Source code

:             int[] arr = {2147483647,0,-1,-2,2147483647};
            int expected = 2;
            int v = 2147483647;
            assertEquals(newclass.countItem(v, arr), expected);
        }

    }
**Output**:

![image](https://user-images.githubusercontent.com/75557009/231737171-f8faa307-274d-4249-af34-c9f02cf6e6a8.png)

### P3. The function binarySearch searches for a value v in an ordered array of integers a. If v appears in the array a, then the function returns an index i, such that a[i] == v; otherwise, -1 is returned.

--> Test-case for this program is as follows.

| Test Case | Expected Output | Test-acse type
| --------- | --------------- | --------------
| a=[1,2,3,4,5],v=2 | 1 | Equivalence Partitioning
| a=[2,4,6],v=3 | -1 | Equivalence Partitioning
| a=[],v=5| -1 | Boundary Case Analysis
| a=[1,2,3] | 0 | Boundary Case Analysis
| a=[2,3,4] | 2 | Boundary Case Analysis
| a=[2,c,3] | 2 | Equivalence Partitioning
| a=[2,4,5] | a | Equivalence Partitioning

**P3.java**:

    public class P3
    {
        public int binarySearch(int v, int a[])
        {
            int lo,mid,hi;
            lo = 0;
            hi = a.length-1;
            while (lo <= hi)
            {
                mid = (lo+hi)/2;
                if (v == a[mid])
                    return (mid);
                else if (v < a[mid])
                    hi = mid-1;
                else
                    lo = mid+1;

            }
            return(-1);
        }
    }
▬▬▬
- Work to complete
An exact copy of all the records is the only acceptable answer.

- Response below
Source code

:             int[] arr = {2147483647,0,-1,-2,2147483647};
            int expected = 2;
            int v = 2147483647;
            assertEquals(newclass.countItem(v, arr), expected);
        }

    }
**Output**:

![image](https://user-images.githubusercontent.com/75557009/231737171-f8faa307-274d-4249-af34-c9f02cf6e6a8.png)

### P3. The function binarySearch searches for a value v in an ordered array of integers a. If v appears in the array a, then the function returns an index i, such that a[i] == v; otherwise, -1 is returned.

--> Test-case for this program is as follows.

| Test Case | Expected Output | Test-acse type
| --------- | --------------- | --------------
| a=[1,2,3,4,5],v=2 | 1 | Equivalence Partitioning
| a=[2,4,6],v=3 | -1 | Equivalence Partitioning
| a=[],v=5| -1 | Boundary Case Analysis
| a=[1,2,3] | 0 | Boundary Case Analysis
| a=[2,3,4] | 2 | Boundary Case Analysis
| a=[2,c,3] | 2 | Equivalence Partitioning
| a=[2,4,5] | a | Equivalence Partitioning

**P3.java**:

    public class P3
    {
        public int binarySearch(int v, int a[])
        {
            int lo,mid,hi;
            lo = 0;
            hi = a.length-1;
            while (lo <= hi)
            {
                mid = (lo+hi)/2;
                if (v == a[mid])
                    return (mid);
                else if (v < a[mid])
                    hi = mid-1;
                else
                    lo = mid+1;

            }
            return(-1);
        }
    }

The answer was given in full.